WORK TO BE COMPLETED => Pull out each line of the records holding the string "tail".
[SUPPLIED MATERIAL Boundary: Start]
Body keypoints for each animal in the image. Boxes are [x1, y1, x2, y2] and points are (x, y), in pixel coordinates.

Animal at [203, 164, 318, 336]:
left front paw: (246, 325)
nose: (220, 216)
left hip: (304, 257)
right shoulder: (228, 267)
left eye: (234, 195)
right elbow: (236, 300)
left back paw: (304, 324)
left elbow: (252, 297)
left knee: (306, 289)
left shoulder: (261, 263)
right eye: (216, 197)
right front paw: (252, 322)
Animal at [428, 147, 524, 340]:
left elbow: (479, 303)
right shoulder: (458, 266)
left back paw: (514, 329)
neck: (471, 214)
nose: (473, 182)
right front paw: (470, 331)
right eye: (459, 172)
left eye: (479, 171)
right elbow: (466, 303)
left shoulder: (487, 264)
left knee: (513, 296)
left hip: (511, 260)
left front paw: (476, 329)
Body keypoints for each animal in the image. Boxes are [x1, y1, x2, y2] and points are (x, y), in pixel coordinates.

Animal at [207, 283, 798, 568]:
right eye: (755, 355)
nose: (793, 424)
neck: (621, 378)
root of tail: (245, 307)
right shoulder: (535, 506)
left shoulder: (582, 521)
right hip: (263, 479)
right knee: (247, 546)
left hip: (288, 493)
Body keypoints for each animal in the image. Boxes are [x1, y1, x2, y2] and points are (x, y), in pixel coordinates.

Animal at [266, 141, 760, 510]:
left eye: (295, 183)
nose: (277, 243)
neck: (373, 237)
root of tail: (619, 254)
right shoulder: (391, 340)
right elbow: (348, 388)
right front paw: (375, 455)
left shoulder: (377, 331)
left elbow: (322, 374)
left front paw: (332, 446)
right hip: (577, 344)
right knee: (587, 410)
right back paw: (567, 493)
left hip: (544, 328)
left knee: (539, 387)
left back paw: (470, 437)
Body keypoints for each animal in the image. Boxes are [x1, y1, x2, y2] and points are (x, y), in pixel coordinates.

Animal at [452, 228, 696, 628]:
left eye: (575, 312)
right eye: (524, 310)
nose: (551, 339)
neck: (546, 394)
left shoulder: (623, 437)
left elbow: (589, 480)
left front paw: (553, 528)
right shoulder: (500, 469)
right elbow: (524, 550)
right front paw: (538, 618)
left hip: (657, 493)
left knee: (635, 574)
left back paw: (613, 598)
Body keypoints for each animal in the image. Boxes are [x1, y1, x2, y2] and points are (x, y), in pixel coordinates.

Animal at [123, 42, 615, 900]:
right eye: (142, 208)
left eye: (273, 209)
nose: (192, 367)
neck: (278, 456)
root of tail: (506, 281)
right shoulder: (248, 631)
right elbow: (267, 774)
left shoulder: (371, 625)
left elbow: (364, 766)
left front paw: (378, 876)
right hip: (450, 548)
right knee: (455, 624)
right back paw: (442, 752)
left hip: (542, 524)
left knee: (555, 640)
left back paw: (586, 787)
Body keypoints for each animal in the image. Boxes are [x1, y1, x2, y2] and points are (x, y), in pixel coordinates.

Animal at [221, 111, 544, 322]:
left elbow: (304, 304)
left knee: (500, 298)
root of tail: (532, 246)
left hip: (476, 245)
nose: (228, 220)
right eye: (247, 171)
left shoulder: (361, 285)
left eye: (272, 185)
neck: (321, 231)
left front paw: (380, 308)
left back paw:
[SUPPLIED MATERIAL Boundary: End]
TASK RESPONSE =>
root of tail: (245, 307)
root of tail: (619, 254)
root of tail: (506, 281)
root of tail: (532, 246)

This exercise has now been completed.